Trial of soldiers who marched on the Union Buildings starts in Heidelberg


Military law, in the case of the disgruntled soldiers who allegedly illegally marched on the Union Buildings almost four years ago, also grinds exceedingly slow, with the trial of some starting today.

“The SA National Defence Force (SANDF) will continue with trial proceedings against members implicated in an illegal march on the Union Buildings today until completion at the SA Army Gymnasium in Heidelberg until completion,” director: corporate communication, Brigadier General Xolani Mabanga said.
“The case resumes following successful completion of pre-trial proceedings held at the same venue in May.
“All 223 members charged will appear before a military judge to face various charges in the SANDF Military Disciplinary Code,” he said.

Those in the dock all responded to an instruction from SANDF Chief General Solly Shoke to return to their home units and bases for arraignment and investigation.

The trial commencement follows preliminary investigation and drawing up of charge sheets at 121 SA Infantry Battalion, Mtubatuba Military Base in KwaZulu-Natal on February 21 after which pre-trial proceedings moved to the Gauteng training facility.

In May the SANDF indicated 297 soldiers would appear before a military court but the statement regarding commencement of trial proceedings gives no indication of what has happened to the 74 who appeared then but are not part of the current trial.

The case stems from an apparently illegal march on the Union Buildings on August 6, 2009, that turned violent.
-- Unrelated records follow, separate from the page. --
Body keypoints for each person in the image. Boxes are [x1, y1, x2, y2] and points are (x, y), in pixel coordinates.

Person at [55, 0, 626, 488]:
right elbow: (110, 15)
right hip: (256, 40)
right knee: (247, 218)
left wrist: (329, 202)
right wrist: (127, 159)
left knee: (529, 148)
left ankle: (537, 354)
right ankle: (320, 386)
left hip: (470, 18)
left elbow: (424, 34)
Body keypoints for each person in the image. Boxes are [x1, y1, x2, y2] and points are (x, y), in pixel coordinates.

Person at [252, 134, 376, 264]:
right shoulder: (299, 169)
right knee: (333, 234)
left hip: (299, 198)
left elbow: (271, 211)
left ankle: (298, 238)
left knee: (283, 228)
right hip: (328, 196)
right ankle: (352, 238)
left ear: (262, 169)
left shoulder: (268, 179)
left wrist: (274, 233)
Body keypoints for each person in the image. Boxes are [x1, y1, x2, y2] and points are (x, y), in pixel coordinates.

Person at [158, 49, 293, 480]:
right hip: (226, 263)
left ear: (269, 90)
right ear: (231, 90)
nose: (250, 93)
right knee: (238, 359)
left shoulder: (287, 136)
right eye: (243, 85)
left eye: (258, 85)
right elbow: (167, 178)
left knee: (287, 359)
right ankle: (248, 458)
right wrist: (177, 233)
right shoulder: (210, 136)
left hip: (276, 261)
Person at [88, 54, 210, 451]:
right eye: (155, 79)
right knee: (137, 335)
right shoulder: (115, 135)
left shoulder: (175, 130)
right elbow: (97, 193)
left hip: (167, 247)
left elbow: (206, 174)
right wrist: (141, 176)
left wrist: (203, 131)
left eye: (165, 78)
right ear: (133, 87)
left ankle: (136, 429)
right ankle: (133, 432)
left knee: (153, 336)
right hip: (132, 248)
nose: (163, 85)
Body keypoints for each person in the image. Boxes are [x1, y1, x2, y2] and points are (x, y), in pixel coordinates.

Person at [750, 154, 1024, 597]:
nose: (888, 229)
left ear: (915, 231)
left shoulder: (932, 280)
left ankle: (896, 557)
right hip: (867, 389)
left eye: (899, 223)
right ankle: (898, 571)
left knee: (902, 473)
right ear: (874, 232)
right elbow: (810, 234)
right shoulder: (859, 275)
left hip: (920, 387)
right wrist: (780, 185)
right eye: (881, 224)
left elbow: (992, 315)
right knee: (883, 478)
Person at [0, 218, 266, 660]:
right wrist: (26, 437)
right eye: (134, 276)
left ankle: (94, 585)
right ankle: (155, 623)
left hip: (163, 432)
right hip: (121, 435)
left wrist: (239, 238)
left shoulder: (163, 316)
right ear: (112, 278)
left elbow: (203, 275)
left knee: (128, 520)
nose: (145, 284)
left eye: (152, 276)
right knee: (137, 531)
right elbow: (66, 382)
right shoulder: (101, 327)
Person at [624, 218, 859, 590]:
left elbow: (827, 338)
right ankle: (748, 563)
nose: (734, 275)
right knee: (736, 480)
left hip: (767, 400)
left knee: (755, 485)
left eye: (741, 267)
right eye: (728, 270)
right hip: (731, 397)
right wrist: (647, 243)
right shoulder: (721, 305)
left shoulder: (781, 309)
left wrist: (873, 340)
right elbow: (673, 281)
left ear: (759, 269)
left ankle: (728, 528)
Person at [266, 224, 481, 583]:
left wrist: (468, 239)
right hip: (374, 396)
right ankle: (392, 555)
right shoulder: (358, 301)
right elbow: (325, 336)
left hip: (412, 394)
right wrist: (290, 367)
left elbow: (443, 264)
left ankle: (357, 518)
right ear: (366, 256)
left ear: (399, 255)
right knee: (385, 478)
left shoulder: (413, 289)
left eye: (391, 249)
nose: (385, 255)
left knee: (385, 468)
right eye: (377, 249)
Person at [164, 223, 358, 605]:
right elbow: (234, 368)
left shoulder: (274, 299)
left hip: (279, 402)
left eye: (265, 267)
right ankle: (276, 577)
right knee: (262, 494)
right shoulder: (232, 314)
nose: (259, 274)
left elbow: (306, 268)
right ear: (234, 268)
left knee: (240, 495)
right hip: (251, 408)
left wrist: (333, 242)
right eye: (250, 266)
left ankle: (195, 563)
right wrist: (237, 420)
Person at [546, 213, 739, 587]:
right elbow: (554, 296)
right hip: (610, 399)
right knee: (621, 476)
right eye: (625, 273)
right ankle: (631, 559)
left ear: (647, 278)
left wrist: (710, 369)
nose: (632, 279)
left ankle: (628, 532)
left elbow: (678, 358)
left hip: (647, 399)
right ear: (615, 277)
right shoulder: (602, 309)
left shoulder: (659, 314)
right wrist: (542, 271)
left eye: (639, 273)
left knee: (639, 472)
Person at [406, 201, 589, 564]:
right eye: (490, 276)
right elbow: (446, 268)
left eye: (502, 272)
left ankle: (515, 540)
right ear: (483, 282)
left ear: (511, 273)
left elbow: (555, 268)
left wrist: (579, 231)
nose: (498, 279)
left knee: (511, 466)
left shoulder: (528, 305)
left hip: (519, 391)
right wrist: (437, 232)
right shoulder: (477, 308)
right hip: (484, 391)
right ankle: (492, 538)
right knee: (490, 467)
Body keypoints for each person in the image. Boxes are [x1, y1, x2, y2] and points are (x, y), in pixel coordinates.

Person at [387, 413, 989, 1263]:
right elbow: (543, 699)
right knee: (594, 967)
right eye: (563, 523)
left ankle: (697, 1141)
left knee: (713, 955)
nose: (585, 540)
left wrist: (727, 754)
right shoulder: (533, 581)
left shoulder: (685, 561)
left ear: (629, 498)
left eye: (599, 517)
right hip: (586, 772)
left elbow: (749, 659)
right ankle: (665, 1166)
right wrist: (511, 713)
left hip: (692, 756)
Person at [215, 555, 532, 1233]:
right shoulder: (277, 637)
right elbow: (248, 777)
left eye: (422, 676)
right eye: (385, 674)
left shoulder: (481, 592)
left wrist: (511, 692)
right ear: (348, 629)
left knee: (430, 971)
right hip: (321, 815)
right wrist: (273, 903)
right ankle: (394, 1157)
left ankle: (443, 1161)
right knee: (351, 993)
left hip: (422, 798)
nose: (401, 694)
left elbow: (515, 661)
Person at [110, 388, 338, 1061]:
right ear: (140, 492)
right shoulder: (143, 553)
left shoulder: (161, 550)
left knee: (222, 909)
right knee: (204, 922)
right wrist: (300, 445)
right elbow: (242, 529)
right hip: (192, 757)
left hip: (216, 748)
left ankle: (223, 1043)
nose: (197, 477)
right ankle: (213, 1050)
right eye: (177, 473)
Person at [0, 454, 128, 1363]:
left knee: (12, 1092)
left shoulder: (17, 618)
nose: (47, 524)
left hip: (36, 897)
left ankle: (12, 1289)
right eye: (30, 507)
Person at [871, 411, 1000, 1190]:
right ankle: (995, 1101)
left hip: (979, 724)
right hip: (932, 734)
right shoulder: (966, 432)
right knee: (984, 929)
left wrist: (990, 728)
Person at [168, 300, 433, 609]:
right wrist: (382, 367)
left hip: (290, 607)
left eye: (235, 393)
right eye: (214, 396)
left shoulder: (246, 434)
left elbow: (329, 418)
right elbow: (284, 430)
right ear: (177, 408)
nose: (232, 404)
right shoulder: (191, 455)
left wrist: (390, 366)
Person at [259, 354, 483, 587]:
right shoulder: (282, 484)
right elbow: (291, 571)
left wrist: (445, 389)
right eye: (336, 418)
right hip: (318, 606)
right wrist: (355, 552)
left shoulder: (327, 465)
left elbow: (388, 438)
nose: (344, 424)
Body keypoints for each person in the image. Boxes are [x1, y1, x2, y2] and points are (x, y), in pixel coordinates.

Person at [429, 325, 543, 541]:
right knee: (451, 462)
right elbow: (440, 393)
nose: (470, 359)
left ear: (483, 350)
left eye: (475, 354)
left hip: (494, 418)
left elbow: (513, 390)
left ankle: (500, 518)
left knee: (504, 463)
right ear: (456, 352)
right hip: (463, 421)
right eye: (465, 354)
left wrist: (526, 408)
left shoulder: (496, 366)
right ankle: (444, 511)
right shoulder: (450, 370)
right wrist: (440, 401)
Soldiers taking part in the march were apparently protesting against conditions of service including salaries and housing. They attempted to scale the fence around the administrative seat of government. This resulted in police and metro police using water cannons, rubber bullets and tear gas to disperse the soldiers. A number of police vehicles were damaged during the protest.

Previous Defence and Military Veterans Minister, Lindiwe Sisulu, placed all the marchers (at that time said to number between 900 and 1 200) on special leave. Subsequently Shoke issued an instruction revoking the special leave after a North Gauteng High Court ruling instructed C SANDF to discipline the marchers through the military justice system.

According to the SANDF there were 664 soldiers who failed to report back to home units and indications were they would be dismissed from the SANDF. Following publication of their names in mass circulation daily newspapers and broadcasting of them on regional and other radio stations a lawsuit was brought against the Defence Ministry. This North Gauteng High Court found the adverts were unlawful and unconstitutional.

At the time of the pre-trial hearings the SANDF said it would continue to exercise discipline within the organisation.
“The SANDF is committed to serve the South African people and defend the territorial integrity of the RSA. The SANDF wants to assure all South Africans the military trial will be transparent, credible and fair to all members. All those members against whom no sufficient evidence was established, will be discharged or released and they will report back to their units,” the statement concluded.